• REQUIREMENT
Rewrite each of the items below, changing "locality" to "place" wherever it appears and keeping everything else unchanged.

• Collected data
____

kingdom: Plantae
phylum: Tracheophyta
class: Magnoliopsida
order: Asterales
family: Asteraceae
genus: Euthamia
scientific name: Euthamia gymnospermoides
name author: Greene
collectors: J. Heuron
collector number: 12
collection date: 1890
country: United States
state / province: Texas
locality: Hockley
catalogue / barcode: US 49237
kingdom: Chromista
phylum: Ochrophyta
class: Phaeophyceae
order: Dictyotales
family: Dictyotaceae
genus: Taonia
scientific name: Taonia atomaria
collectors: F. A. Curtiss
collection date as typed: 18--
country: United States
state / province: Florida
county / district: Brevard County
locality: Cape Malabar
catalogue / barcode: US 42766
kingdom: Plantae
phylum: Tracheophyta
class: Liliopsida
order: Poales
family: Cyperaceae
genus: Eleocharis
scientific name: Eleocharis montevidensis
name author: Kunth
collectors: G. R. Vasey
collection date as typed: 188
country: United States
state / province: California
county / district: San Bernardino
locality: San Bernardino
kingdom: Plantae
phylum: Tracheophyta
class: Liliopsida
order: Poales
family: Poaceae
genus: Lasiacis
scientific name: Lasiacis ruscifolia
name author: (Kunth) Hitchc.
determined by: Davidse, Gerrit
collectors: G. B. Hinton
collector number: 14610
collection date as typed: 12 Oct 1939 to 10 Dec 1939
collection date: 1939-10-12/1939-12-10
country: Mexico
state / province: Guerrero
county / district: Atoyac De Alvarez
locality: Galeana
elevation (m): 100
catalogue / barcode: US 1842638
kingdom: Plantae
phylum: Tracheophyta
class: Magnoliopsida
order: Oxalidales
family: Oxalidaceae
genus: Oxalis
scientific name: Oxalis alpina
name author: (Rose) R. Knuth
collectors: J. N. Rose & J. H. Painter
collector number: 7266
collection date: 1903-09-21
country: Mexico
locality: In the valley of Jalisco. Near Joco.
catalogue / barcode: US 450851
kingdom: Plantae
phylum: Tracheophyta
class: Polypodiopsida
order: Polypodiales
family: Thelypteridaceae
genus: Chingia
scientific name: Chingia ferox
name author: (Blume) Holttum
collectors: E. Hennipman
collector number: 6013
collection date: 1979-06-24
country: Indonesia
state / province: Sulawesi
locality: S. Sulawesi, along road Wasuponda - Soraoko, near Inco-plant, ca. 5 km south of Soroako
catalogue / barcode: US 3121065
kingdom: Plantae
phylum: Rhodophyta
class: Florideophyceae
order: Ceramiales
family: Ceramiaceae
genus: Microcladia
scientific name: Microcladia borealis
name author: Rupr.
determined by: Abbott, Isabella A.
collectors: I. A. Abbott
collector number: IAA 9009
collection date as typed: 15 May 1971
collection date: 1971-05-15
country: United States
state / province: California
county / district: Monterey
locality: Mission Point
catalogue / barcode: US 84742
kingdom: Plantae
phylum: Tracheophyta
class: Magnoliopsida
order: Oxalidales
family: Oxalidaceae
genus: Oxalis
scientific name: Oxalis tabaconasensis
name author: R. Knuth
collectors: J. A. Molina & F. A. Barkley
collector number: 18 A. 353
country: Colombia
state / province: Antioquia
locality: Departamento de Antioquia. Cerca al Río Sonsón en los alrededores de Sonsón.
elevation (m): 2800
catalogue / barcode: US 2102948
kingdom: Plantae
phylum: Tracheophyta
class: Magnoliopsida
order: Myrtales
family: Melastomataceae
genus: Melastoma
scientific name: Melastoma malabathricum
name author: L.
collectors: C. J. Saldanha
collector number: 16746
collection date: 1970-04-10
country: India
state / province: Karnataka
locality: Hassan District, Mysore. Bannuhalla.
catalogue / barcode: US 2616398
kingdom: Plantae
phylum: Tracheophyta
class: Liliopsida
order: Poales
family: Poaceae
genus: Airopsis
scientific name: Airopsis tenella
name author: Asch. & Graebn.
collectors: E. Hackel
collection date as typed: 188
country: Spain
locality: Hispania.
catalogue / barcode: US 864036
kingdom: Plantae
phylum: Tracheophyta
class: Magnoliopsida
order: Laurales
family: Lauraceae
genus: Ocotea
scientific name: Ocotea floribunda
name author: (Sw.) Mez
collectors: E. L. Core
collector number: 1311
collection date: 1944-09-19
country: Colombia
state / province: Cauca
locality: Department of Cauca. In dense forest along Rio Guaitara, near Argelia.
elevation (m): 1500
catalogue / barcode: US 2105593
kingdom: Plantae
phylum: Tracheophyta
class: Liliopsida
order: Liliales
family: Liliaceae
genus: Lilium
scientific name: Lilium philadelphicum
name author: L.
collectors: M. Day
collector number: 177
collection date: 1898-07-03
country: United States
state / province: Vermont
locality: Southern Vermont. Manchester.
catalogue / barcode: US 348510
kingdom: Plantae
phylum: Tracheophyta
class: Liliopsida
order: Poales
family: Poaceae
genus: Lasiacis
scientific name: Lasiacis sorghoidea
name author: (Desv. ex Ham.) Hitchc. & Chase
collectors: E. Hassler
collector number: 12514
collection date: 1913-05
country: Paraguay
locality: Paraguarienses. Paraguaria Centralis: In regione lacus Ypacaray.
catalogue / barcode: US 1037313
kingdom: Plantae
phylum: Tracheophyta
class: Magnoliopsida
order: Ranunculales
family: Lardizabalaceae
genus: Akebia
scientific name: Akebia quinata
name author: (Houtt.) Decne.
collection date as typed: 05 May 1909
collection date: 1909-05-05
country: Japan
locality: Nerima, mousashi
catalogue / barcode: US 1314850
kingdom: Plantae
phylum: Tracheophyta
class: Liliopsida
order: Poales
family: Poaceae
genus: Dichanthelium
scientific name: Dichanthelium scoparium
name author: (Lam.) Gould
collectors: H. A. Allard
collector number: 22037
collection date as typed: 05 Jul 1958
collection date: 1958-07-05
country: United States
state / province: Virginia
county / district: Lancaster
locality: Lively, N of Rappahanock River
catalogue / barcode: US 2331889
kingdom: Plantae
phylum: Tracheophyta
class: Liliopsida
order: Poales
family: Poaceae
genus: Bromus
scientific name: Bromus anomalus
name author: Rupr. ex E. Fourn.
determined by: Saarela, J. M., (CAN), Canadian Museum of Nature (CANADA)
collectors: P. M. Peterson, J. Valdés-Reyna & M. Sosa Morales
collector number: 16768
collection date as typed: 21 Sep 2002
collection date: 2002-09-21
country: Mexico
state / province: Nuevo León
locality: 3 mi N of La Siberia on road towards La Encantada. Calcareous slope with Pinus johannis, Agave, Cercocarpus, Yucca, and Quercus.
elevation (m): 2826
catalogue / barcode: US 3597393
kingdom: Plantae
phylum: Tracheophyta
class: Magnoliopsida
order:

____

• THE ANSWER
kingdom: Plantae
phylum: Tracheophyta
class: Magnoliopsida
order: Asterales
family: Asteraceae
genus: Euthamia
scientific name: Euthamia gymnospermoides
name author: Greene
collectors: J. Heuron
collector number: 12
collection date: 1890
country: United States
state / province: Texas
place: Hockley
catalogue / barcode: US 49237
kingdom: Chromista
phylum: Ochrophyta
class: Phaeophyceae
order: Dictyotales
family: Dictyotaceae
genus: Taonia
scientific name: Taonia atomaria
collectors: F. A. Curtiss
collection date as typed: 18--
country: United States
state / province: Florida
county / district: Brevard County
place: Cape Malabar
catalogue / barcode: US 42766
kingdom: Plantae
phylum: Tracheophyta
class: Liliopsida
order: Poales
family: Cyperaceae
genus: Eleocharis
scientific name: Eleocharis montevidensis
name author: Kunth
collectors: G. R. Vasey
collection date as typed: 188
country: United States
state / province: California
county / district: San Bernardino
place: San Bernardino
kingdom: Plantae
phylum: Tracheophyta
class: Liliopsida
order: Poales
family: Poaceae
genus: Lasiacis
scientific name: Lasiacis ruscifolia
name author: (Kunth) Hitchc.
determined by: Davidse, Gerrit
collectors: G. B. Hinton
collector number: 14610
collection date as typed: 12 Oct 1939 to 10 Dec 1939
collection date: 1939-10-12/1939-12-10
country: Mexico
state / province: Guerrero
county / district: Atoyac De Alvarez
place: Galeana
elevation (m): 100
catalogue / barcode: US 1842638
kingdom: Plantae
phylum: Tracheophyta
class: Magnoliopsida
order: Oxalidales
family: Oxalidaceae
genus: Oxalis
scientific name: Oxalis alpina
name author: (Rose) R. Knuth
collectors: J. N. Rose & J. H. Painter
collector number: 7266
collection date: 1903-09-21
country: Mexico
place: In the valley of Jalisco. Near Joco.
catalogue / barcode: US 450851
kingdom: Plantae
phylum: Tracheophyta
class: Polypodiopsida
order: Polypodiales
family: Thelypteridaceae
genus: Chingia
scientific name: Chingia ferox
name author: (Blume) Holttum
collectors: E. Hennipman
collector number: 6013
collection date: 1979-06-24
country: Indonesia
state / province: Sulawesi
place: S. Sulawesi, along road Wasuponda - Soraoko, near Inco-plant, ca. 5 km south of Soroako
catalogue / barcode: US 3121065
kingdom: Plantae
phylum: Rhodophyta
class: Florideophyceae
order: Ceramiales
family: Ceramiaceae
genus: Microcladia
scientific name: Microcladia borealis
name author: Rupr.
determined by: Abbott, Isabella A.
collectors: I. A. Abbott
collector number: IAA 9009
collection date as typed: 15 May 1971
collection date: 1971-05-15
country: United States
state / province: California
county / district: Monterey
place: Mission Point
catalogue / barcode: US 84742
kingdom: Plantae
phylum: Tracheophyta
class: Magnoliopsida
order: Oxalidales
family: Oxalidaceae
genus: Oxalis
scientific name: Oxalis tabaconasensis
name author: R. Knuth
collectors: J. A. Molina & F. A. Barkley
collector number: 18 A. 353
country: Colombia
state / province: Antioquia
place: Departamento de Antioquia. Cerca al Río Sonsón en los alrededores de Sonsón.
elevation (m): 2800
catalogue / barcode: US 2102948
kingdom: Plantae
phylum: Tracheophyta
class: Magnoliopsida
order: Myrtales
family: Melastomataceae
genus: Melastoma
scientific name: Melastoma malabathricum
name author: L.
collectors: C. J. Saldanha
collector number: 16746
collection date: 1970-04-10
country: India
state / province: Karnataka
place: Hassan District, Mysore. Bannuhalla.
catalogue / barcode: US 2616398
kingdom: Plantae
phylum: Tracheophyta
class: Liliopsida
order: Poales
family: Poaceae
genus: Airopsis
scientific name: Airopsis tenella
name author: Asch. & Graebn.
collectors: E. Hackel
collection date as typed: 188
country: Spain
place: Hispania.
catalogue / barcode: US 864036
kingdom: Plantae
phylum: Tracheophyta
class: Magnoliopsida
order: Laurales
family: Lauraceae
genus: Ocotea
scientific name: Ocotea floribunda
name author: (Sw.) Mez
collectors: E. L. Core
collector number: 1311
collection date: 1944-09-19
country: Colombia
state / province: Cauca
place: Department of Cauca. In dense forest along Rio Guaitara, near Argelia.
elevation (m): 1500
catalogue / barcode: US 2105593
kingdom: Plantae
phylum: Tracheophyta
class: Liliopsida
order: Liliales
family: Liliaceae
genus: Lilium
scientific name: Lilium philadelphicum
name author: L.
collectors: M. Day
collector number: 177
collection date: 1898-07-03
country: United States
state / province: Vermont
place: Southern Vermont. Manchester.
catalogue / barcode: US 348510
kingdom: Plantae
phylum: Tracheophyta
class: Liliopsida
order: Poales
family: Poaceae
genus: Lasiacis
scientific name: Lasiacis sorghoidea
name author: (Desv. ex Ham.) Hitchc. & Chase
collectors: E. Hassler
collector number: 12514
collection date: 1913-05
country: Paraguay
place: Paraguarienses. Paraguaria Centralis: In regione lacus Ypacaray.
catalogue / barcode: US 1037313
kingdom: Plantae
phylum: Tracheophyta
class: Magnoliopsida
order: Ranunculales
family: Lardizabalaceae
genus: Akebia
scientific name: Akebia quinata
name author: (Houtt.) Decne.
collection date as typed: 05 May 1909
collection date: 1909-05-05
country: Japan
place: Nerima, mousashi
catalogue / barcode: US 1314850
kingdom: Plantae
phylum: Tracheophyta
class: Liliopsida
order: Poales
family: Poaceae
genus: Dichanthelium
scientific name: Dichanthelium scoparium
name author: (Lam.) Gould
collectors: H. A. Allard
collector number: 22037
collection date as typed: 05 Jul 1958
collection date: 1958-07-05
country: United States
state / province: Virginia
county / district: Lancaster
place: Lively, N of Rappahanock River
catalogue / barcode: US 2331889
kingdom: Plantae
phylum: Tracheophyta
class: Liliopsida
order: Poales
family: Poaceae
genus: Bromus
scientific name: Bromus anomalus
name author: Rupr. ex E. Fourn.
determined by: Saarela, J. M., (CAN), Canadian Museum of Nature (CANADA)
collectors: P. M. Peterson, J. Valdés-Reyna & M. Sosa Morales
collector number: 16768
collection date as typed: 21 Sep 2002
collection date: 2002-09-21
country: Mexico
state / province: Nuevo León
place: 3 mi N of La Siberia on road towards La Encantada. Calcareous slope with Pinus johannis, Agave, Cercocarpus, Yucca, and Quercus.
elevation (m): 2826
catalogue / barcode: US 3597393
kingdom: Plantae
phylum: Tracheophyta
class: Magnoliopsida
order:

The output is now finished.